» Texto dado:
El fenómeno de El Niño anunciado para este ciclo sería uno de los más intensos de los últimos años y exige reforzar el monitoreo sanitario en los cultivos de invierno, aunque anticipa un escenario favorable para el maíz temprano. Así lo señaló Sebastián Mazzilli, director del Sistema Agrícola-Ganadero de INIA, en el programa Punto de Equilibrio en Oriental Agropecuaria AM 770 y verdenews.com.uy.
Mazzilli explicó que el instituto elaboró una guía que reúne la información ya disponible en los distintos sistemas de investigación de INIA, con el objetivo de que productores y técnicos puedan anticipar los principales efectos del fenómeno y ajustar el manejo en consecuencia.
En los cultivos de invierno —colza, trigo y cebada—, este año se sembró un área importante, según indicó. El principal riesgo es sanitario: la mayor frecuencia de lluvias y humedad de un año Niño incrementa las horas de mojado foliar y favorece el desarrollo de enfermedades foliares, además de anegamiento en chacras bajas o con mal drenaje. Mazzilli ubicó a la colza como el cultivo más susceptible al exceso de agua, seguida por la cebada y el trigo.
En cebada, las enfermedades de mayor riesgo son mancha en red (tipo red y tipo spot), ramulariosis, oidio y fusariosis de la espiga. En trigo, el listado incluye roya estriada, roya de la hoja, mancha amarilla, septoriosis, estría y necrosis bacteriana, roya del tallo, fusariosis de la espiga y piricularia o Brusone, esta última con mayor riesgo en el norte del litoral.

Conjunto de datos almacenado
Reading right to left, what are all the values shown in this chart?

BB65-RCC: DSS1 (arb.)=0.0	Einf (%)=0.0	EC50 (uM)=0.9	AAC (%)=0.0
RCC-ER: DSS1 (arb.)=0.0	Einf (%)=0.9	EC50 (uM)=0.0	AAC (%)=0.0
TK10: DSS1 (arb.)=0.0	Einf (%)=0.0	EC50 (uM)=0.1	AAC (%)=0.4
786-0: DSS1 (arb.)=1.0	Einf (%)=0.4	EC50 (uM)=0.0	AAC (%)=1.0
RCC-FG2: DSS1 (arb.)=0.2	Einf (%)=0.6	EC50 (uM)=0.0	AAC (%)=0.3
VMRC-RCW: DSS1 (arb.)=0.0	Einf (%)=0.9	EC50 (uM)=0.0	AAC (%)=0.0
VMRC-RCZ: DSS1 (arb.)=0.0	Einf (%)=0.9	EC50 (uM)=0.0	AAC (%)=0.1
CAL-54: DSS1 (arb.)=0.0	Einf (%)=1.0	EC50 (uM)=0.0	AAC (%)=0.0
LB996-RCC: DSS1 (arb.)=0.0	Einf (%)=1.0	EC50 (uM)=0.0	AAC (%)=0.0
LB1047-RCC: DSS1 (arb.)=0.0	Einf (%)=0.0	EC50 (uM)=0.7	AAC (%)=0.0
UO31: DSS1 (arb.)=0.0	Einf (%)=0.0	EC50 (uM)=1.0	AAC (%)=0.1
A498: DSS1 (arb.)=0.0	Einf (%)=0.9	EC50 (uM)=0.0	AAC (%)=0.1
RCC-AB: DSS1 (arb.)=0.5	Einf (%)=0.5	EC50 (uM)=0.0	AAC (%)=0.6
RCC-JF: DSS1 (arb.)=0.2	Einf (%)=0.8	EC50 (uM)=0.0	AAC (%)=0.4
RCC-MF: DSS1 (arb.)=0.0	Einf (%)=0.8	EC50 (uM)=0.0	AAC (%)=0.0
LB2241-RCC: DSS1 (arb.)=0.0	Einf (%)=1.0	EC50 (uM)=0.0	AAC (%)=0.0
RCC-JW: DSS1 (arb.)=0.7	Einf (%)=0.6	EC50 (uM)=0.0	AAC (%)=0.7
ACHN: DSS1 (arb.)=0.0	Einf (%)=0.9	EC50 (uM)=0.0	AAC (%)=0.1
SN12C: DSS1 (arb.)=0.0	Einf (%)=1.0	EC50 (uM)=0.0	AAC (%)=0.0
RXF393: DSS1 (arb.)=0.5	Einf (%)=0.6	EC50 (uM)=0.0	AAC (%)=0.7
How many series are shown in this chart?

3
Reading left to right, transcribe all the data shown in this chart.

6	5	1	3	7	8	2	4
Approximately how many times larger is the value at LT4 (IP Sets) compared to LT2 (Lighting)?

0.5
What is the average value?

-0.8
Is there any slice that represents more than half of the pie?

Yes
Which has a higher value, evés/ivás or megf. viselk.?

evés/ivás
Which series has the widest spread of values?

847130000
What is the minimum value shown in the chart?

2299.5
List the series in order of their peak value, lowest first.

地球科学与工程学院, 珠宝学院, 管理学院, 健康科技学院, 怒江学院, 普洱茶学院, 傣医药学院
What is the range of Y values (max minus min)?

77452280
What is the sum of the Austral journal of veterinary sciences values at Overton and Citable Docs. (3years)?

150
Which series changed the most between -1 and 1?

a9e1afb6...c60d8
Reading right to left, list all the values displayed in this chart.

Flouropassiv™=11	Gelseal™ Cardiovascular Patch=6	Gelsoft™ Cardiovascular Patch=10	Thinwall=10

» Consigna:
¿Puedes transcribir, sin cambiar nada, el fragmento del texto sobre El Niño que empieza con "En cebada, las" y sigue hasta "norte del litoral."?

» Respuesta del ejercicio:
En cebada, las enfermedades de mayor riesgo son mancha en red (tipo red y tipo spot), ramulariosis, oidio y fusariosis de la espiga. En trigo, el listado incluye roya estriada, roya de la hoja, mancha amarilla, septoriosis, estría y necrosis bacteriana, roya del tallo, fusariosis de la espiga y piricularia o Brusone, esta última con mayor riesgo en el norte del litoral.